BEGIN Supplied material

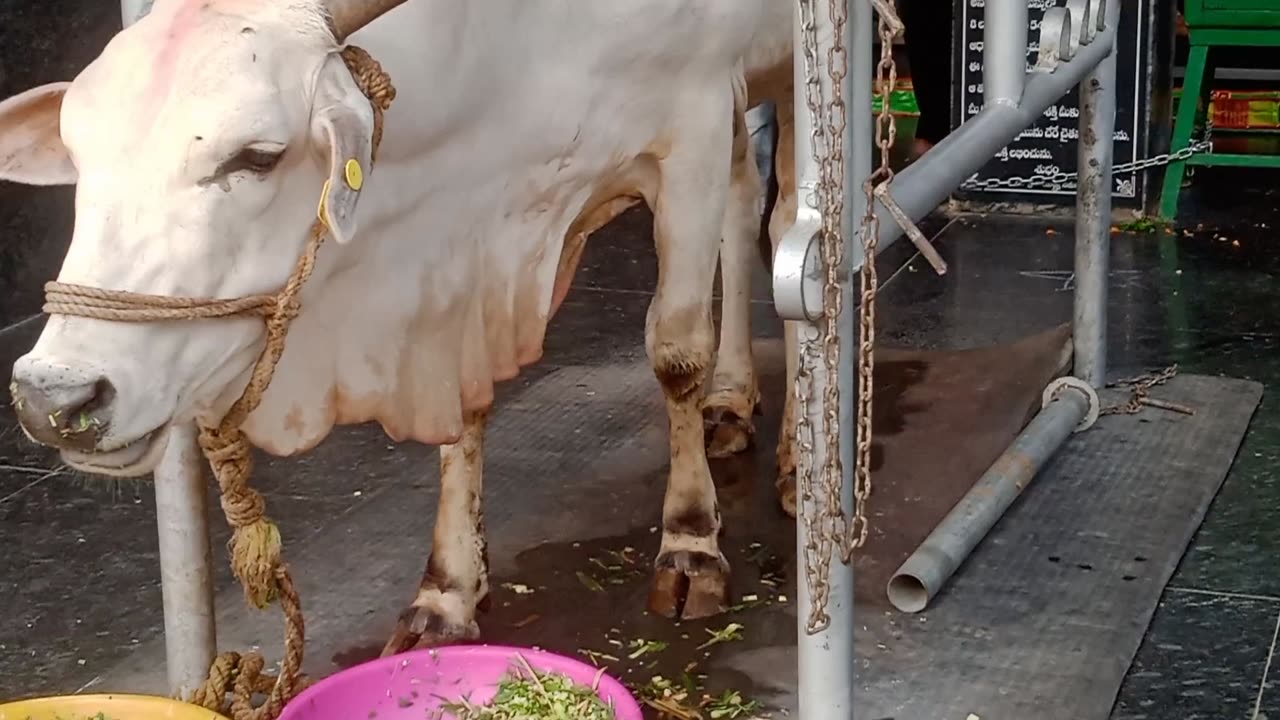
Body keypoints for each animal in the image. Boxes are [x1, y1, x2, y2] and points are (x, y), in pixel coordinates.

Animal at [0, 0, 798, 650]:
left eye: (256, 157)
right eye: (78, 157)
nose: (53, 398)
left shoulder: (691, 127)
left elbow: (677, 352)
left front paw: (691, 542)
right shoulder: (456, 276)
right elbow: (463, 414)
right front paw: (448, 590)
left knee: (787, 218)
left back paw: (791, 457)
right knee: (744, 203)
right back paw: (733, 400)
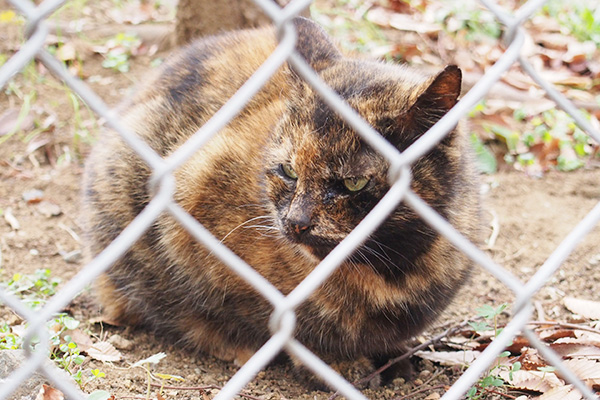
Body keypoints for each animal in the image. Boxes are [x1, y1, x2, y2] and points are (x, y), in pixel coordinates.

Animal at [83, 18, 478, 388]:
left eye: (353, 183)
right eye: (288, 171)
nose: (296, 221)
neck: (390, 270)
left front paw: (393, 354)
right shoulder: (192, 200)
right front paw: (334, 364)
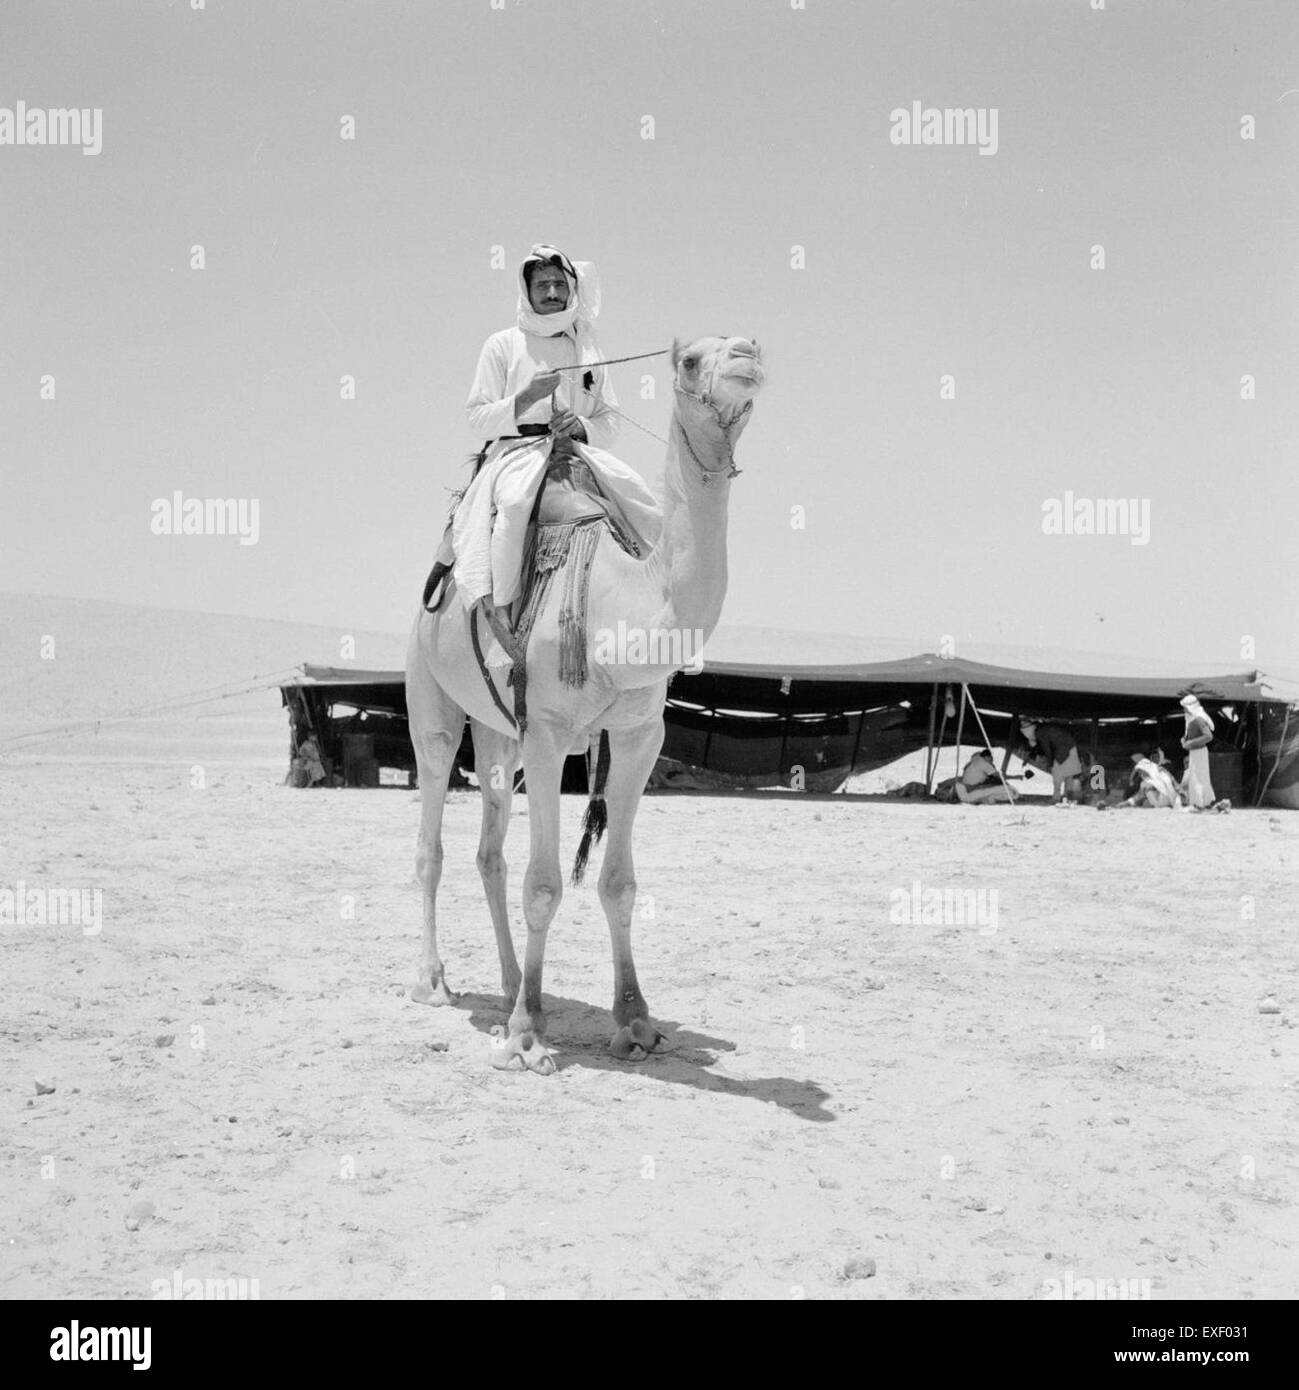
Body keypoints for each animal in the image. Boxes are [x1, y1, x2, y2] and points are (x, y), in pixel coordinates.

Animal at [408, 336, 761, 1073]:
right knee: (433, 842)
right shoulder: (545, 731)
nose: (746, 356)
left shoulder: (638, 735)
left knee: (489, 852)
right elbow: (545, 885)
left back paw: (512, 982)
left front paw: (636, 1023)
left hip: (498, 735)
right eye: (690, 359)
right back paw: (434, 982)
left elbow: (618, 884)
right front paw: (526, 1037)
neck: (614, 609)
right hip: (432, 702)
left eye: (747, 342)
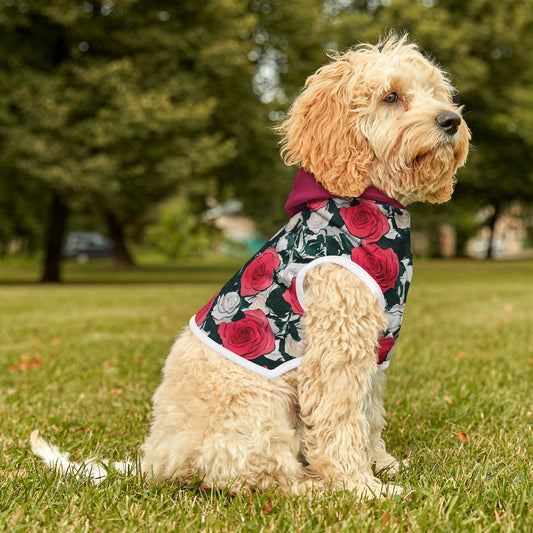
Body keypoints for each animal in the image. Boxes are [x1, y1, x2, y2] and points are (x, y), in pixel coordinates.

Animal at [31, 35, 468, 496]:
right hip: (259, 410)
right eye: (391, 97)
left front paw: (382, 465)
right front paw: (361, 487)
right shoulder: (336, 349)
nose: (451, 120)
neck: (368, 201)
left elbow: (369, 415)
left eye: (436, 93)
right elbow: (342, 422)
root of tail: (156, 460)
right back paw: (313, 487)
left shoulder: (374, 349)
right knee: (258, 476)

END Supplied material

== Task brief ==
The expected output is the lines from the line that contains "left front paw: (636, 1023)" through the last line of the material, reproduced exactly, with both ends present and pictures absent.

== Answer area ==
left front paw: (636, 1023)
left hip: (498, 735)
right eye: (690, 359)
right back paw: (434, 982)
left elbow: (618, 884)
right front paw: (526, 1037)
neck: (614, 609)
right hip: (432, 702)
left eye: (747, 342)
Body keypoints for each animal in the image. Boxes are [x1, y1, x2, y2] and points are (x, y), in pixel coordinates.

Animal at [31, 35, 468, 496]:
right hip: (259, 410)
right eye: (391, 97)
left front paw: (382, 465)
right front paw: (361, 487)
right shoulder: (336, 349)
nose: (451, 120)
neck: (368, 201)
left elbow: (369, 415)
left eye: (436, 93)
right elbow: (342, 422)
root of tail: (156, 460)
right back paw: (313, 487)
left shoulder: (374, 349)
right knee: (258, 476)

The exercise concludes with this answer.